Some witnesses claimed that they had seen Wirz personally murdering and torturing prisoners and that he had ordered guards to do the same.
But Wirz claimed he had simply been following orders and blamed the South’s lack of food for starving the prisoners. He also claimed the North’s refusal to exchange prisoners had forced him to keep so many.
Despite his protestations, he was found guilty of multiple counts of murder, abuse and war crimes and sentenced to death in front of 250 spectators.
He was hanged on November 10, 1865 at the age of 41. His corpse was later buried in an unmarked grave.
For four deadly years, the country endured not only its bloodiest and most vicious military conflict, but also some of its cruelest racial hatred.

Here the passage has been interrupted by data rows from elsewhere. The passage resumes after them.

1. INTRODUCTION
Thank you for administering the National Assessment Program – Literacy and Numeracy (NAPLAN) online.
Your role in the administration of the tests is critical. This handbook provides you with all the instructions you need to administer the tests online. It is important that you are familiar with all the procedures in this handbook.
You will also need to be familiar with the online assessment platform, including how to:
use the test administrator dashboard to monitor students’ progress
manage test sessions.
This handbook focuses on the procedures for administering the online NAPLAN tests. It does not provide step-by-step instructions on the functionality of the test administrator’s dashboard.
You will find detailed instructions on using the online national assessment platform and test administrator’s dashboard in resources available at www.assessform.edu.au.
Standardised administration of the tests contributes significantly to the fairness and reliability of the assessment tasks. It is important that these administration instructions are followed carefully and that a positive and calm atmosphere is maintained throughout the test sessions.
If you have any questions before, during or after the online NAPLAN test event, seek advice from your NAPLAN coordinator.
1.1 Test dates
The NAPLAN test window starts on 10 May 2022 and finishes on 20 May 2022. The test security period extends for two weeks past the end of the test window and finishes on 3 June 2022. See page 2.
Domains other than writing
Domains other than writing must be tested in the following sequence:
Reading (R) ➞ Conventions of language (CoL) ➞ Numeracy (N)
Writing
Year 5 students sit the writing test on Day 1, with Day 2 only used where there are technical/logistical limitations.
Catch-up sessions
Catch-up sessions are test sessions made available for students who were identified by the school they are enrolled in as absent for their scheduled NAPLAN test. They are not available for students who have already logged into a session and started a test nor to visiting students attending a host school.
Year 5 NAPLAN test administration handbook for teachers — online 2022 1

Adding to the already immense heap of skulls, Confederates used disease, starvation, exposure, and outright execution to kill hundreds of thousands of former slaves during the war, a figure not included in death toll estimates thanks to a deliberate lack of record keeping.
A dead Confederate soldier is seen in Spotsylvania, Virginia on May 19, 1864, during the Battle of Spotsylvania Court House. During the battle, up to 110,000 Union soldiers faced as many as 63,000 confederate troops. There were more than 30,000 casualties between the two sides by the end of the battle
The bodies of Confederate soldiers were lined in a neat row at Alsop Farm in Virginia after being killed on May 19, 1864. They were laid out for burial at a house adjacent to part of the battlefield of the Battle of Harris Farm
An unidentified Confederate soldier was killed on May 19, 1864, an Alsop Farm, Virginia, during the Battle of Harris Farm. The Harris Farm Engagement was part of the Battle of Spotsylvania Courthouse, hed by Union Major Gen Winfield Hancock and Confederate Gen Richard S Ewell. Ewell’s men had the upper hand at first, though Hancock’s larger numbers soon gained control. Both sides took heavy casualties
The Battle of Gaines’ Mill took place on June 27, 1862 in Hanover County, Virginia. It was the third attack of the Seven Days Battle, which saw Confederate General Robert E Lee renew his attacks against the Union Army. Pictured above, unburied dead on the battlefield at Gaines’ Mill, Virginia
A view of the slaughter pen at the Battle of Gettysburg in July 1863. The slaughter pen was an area of the battlefield that had an extraordinary amount of bodies lying there
Dr Richard Burr would embalm soldiers almost immediately after they were recovered from battlefields. He is pictured in 1863, soon after Dr Thomas Holmes had developed a new way of prerving bodies through injecting a liquid into veins. The process would prevent decay and make it possible for bodies to be shipped home
The ruin of Richmond and Petersburg Railroad Bridge, in Richmond, Virginia, in April 1865. It was destroyed by the Confederate Army. Prior to its destruction, it carried the Richmond and Petersburg Railroad over the James River in Richmond, Virginia
The ruin of the Richmond and Petersburg Railroad Bridge seen in Richmond, Virginia, in April 1865. The bridge was destroyed by Confederate soldiers in anticipation of the Fall of Richmond. It was rebuilt the following year, only to be burned again in 1882
The end of all this bloodshed began when Union General Ulysses S Grant relentlessly assaulted Petersburg, Virginia for nine months in hopes of destroying Confederate General Robert E Lee’s army, who eventually capitulated in April 1865.
With the bulk of the Confederate military strength gone, the end of the war was imminent. In May, Union troops in Georgia captured Confederate President Jefferson Davis – who promptly almost got away.
The leader of the unit that captured Davis became distracted and left his prisoner in the hands of his adjutant.
That man was nearly fooled into letting Davis – who slipped into disguise as an old woman – escape. But when troops noticed the old woman’s boots and spurs, Davis was caught.
Davis spent the next two years in prison, and the country spent the ensuing decades trying to rebuild from the conflict that very nearly tore it apart.